SciTech

How Things Work: OpenCL

OpenCL is an emerging standard for taking advantage of the varied processors available on most computers today. This can be seen as a product of efforts being undertaken, particularly by scientists working with large datasets, to leverage the common PC for difficult calculations.

Gamers are one reason that PCs have so much computational power today. The task of providing millions of high-precision, shaded pixels to the screen tens of times per second is challenging to any hardware, particularly the CPU, which historically operates on one piece of data at a time. Specialized pieces of hardware called video cards were developed to meet this processing need. The appetite for realism has driven development of video cards’ capabilities and gross computing power, and now they can be viewed as processors streamlined to handle large volumes of data easily. The result is that in all desktops and most laptops on the market, there are two or more high-performance processors available, which are optimized for different kinds of work. For example, the CPU is designed for general purposes and system management. The modern video card, or GPU as it is sometimes called, is designed to perform a large number of high-precision calculations at a time. These devices have completely different interfaces: It is not possible today to write a piece of code that will run on either device.

OpenCL is able to harness all of the processors in a system, both general and specialized, in a way that lets the programmer abstract away from the specifics of the hardware. So now code can be written that will execute on whatever processor is available. The structure of an OpenCL task is a chunk of data paired with a piece of code written in a low-level but portable language. The code is applied to every datum, and this occurs in parallel to whatever degree possible. In scheduling tasks, the platform views the host as a collection of computing devices, each with certain capabilities (such as high parallelism) and limitations (such as precision). For example, the CPU is not as good as the GPU at doing a lot of floating–point operations quickly, but it can usually access a much larger amount of memory than the GPU. At run time, OpenCL decides according to capabilities and availability how to split up a task over the available computing devices, scheduling a segment of the task to each device.

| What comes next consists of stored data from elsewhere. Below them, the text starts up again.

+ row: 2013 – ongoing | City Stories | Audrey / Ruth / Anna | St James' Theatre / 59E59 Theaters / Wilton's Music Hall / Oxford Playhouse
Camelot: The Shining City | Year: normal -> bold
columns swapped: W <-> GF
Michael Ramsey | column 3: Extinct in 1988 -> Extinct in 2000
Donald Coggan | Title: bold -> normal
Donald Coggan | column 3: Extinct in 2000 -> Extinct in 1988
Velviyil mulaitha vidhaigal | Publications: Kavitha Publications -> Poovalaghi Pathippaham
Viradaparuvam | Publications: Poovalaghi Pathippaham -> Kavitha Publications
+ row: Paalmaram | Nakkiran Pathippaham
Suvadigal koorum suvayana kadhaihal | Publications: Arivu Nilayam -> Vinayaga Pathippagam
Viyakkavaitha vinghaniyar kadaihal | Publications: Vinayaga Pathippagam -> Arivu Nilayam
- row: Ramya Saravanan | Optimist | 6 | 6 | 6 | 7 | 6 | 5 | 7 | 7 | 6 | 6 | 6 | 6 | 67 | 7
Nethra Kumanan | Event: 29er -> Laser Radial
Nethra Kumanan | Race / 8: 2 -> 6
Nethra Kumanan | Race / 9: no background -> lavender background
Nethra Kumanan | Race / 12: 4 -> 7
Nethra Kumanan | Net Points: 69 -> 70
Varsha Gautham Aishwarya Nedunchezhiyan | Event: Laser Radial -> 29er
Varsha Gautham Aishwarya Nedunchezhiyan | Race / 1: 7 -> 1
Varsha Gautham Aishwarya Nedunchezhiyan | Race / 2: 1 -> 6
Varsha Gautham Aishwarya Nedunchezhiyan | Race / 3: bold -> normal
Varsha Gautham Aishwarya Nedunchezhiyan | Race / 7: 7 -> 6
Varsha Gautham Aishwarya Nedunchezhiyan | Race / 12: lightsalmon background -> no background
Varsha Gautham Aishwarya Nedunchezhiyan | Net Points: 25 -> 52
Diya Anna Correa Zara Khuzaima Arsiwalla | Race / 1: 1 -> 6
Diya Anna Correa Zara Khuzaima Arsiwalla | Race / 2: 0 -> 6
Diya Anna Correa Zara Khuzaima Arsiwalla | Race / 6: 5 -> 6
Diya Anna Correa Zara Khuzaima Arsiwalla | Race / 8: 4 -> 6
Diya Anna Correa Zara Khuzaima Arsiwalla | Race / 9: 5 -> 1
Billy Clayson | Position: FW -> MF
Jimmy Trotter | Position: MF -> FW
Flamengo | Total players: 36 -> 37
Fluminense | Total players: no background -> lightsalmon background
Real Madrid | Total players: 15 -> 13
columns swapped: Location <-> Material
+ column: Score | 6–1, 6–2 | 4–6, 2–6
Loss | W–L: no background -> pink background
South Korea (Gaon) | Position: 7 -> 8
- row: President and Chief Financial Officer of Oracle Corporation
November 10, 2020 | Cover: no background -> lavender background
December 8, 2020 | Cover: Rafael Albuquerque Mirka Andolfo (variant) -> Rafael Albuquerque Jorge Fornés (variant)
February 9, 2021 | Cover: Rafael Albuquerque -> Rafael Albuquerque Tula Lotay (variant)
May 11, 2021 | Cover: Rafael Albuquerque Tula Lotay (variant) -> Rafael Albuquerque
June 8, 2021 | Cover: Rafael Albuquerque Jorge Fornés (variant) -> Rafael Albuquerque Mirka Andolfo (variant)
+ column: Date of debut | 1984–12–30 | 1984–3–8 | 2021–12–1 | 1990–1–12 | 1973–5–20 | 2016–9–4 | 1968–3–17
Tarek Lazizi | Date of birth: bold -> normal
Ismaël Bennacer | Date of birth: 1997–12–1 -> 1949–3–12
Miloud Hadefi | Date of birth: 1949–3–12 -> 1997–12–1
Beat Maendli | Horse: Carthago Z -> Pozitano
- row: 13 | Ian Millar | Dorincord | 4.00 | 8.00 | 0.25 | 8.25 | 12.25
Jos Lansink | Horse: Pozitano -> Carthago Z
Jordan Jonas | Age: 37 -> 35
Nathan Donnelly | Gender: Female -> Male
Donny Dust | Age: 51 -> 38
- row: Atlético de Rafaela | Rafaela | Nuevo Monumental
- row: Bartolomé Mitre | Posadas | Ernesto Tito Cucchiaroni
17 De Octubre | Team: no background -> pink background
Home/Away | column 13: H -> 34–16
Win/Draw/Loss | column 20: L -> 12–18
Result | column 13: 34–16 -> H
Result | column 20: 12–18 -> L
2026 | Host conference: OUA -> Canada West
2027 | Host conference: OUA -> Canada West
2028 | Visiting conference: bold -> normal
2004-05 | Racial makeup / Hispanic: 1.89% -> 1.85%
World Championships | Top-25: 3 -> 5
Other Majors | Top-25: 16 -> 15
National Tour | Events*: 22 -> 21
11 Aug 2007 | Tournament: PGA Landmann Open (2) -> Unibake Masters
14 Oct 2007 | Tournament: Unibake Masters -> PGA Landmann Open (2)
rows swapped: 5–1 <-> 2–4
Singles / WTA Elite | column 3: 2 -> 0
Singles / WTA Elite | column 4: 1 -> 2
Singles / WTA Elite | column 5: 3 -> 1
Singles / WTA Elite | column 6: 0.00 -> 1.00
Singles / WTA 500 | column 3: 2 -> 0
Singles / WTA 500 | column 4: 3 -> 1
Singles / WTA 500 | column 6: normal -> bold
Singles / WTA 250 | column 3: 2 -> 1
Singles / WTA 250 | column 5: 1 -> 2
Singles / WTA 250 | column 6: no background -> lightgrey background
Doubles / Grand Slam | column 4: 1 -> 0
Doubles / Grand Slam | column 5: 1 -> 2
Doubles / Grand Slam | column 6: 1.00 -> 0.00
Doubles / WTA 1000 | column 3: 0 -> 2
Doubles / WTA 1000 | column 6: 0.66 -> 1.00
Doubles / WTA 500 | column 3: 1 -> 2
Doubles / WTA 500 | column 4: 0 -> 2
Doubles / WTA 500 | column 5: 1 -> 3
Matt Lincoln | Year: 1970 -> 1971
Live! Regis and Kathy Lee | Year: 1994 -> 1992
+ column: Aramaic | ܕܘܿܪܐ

As an example, we will consider an n-body simulation — tracking the position of n physical bodies according to the gravitational forces they exert on each other. One implementation may, for each time step t, store in a separate data structure each body’s new position and velocity (as a function of the gravitational constant, the current position and velocity of the body, the position of every other body, and the amount of time elapsed), and then copy over. This is very amenable to parallelization — in fact, the update to a body’s position and velocity can be computed independently of all other updates for each time step.

The equivalent in OpenCL may proceed in this manner: First, a list is created containing the position information of each body. A kernel, which is responsible for managing communication between hardware and software, uses this to compute the distance between all possible pairs of bodies. Then, another list loads containing the mass of each body. The kernel uses the list of masses with the distances between each pair computed earlier to calculate the force exerted on any of the bodies by any of the other bodies. Fianlly, the kernel uses the position, mass, volocity, and force information to find the new position of each body at the next time step.
Further details of how OpenCL is used can be found in Aaftab Munshi’s presentation “OpenCL: Parallel Computing on the GPU and CPU,” given at SIGGRAPH 2008, a popular conference for computer graphics research (http://s08.idav.ucdavis.edu/munshi-opencl.pdf.)

The upshot of all this is that when you have a data-intensive problem that would benefit greatly from parallelism, OpenCL aims to provide a way to write a solution that will run on whatever parallel computing resources are available on the machine.